What you need to do:
[a] In the reader comments below, transcribe the passage from "And for your" up to and including "encouraging. Thank you.".
[b] Answer these questions about the reader comments below:
(i) Which platform does one commenter call a quality value creation platform?
(ii) Which adaptation for TV does one commenter say they thoroughly enjoy?
(iii) What is the title of the nonfiction book about Tibet that one commenter is reviewing, and who wrote it?

Excerpted text:
---

Love you Peggy. You make us proud to be Canadians, with no qualifiers.🕊️
This is a big ✅ for Substack as a quality value creation platform. I look forward to learning from your insight. The world desperately needs creative, inspiring and original stories.
Something that happens to be a qualified expertise of yours. Thank you.🙏❤️
Thanks to you for pointing to the important stuff.
And for your wonderful novels which embody all the important stuff.
Thank you for reminding me of the basics. It's so easy to get lost in the details...
My earlier comments have disappeared so here goes again. Thank you for the insight into writing novels. I am a reader of novels and love reading yours. I also thoroughly enjoy Handmaid’s Tale adapted for tv. Usually I am disappointed after reading the book but not in this case. Well done.
I learn so much, and I find so much encouraged when I read an Author's newsletter. I will save this and use it as a reference.
Well, at least you know 2 people who will be reading every installment - you and yourself, lol! I love it! This one was very informative and encouraging. Thank you.
I'm attempting to write a review of a marvelous nonfiction book about Tibet--Journey to the End of the Empire by Scott Ezell (Camphor Press). It strikes me that your wisdom regarding the path toward a good novel applies very well to (at least some) nonfiction--in particular, this one. My review will be easier to write with this edition of your newsletter in hand.
I'm delighted you are writing here. Thank you for your insights.

---

Data section:
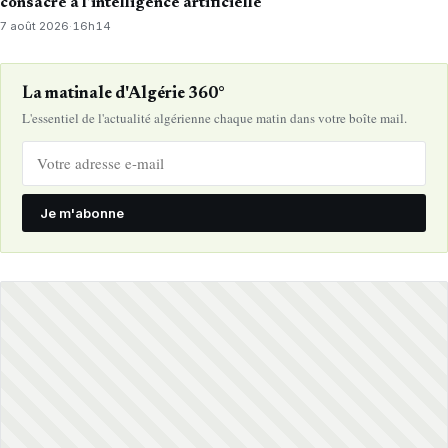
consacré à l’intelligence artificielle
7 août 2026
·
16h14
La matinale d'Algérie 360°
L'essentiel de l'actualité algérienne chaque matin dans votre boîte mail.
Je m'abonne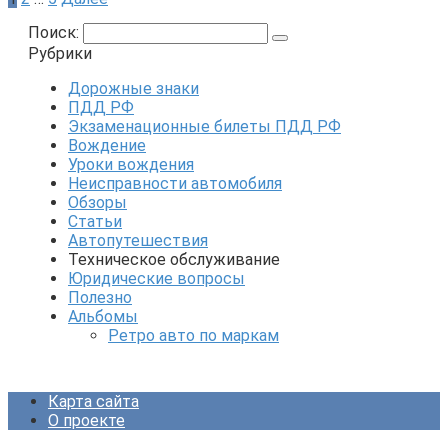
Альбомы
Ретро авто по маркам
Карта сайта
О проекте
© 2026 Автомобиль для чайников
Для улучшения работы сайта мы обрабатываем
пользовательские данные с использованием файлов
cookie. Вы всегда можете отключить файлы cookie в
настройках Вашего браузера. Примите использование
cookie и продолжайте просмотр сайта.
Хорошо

---

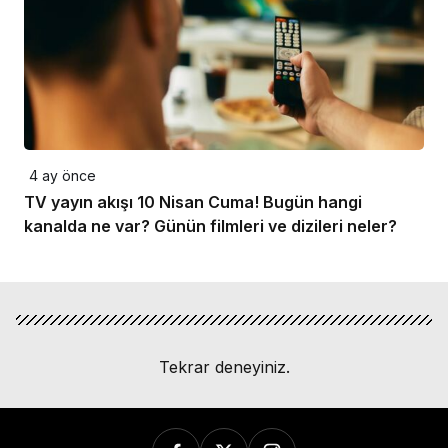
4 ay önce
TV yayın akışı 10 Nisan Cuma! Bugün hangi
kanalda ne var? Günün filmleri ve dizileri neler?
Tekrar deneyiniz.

---

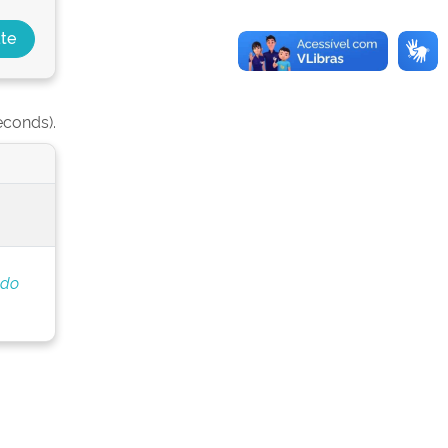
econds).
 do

---

Answers per task:
[a]
And for your wonderful novels which embody all the important stuff.
Thank you for reminding me of the basics. It's so easy to get lost in the details...
My earlier comments have disappeared so here goes again. Thank you for the insight into writing novels. I am a reader of novels and love reading yours. I also thoroughly enjoy Handmaid’s Tale adapted for tv. Usually I am disappointed after reading the book but not in this case. Well done.
I learn so much, and I find so much encouraged when I read an Author's newsletter. I will save this and use it as a reference.
Well, at least you know 2 people who will be reading every installment - you and yourself, lol! I love it! This one was very informative and encouraging. Thank you.

[b]
(i) Substack
(ii) Handmaid’s Tale
(iii) Journey to the End of the Empire, by Scott Ezell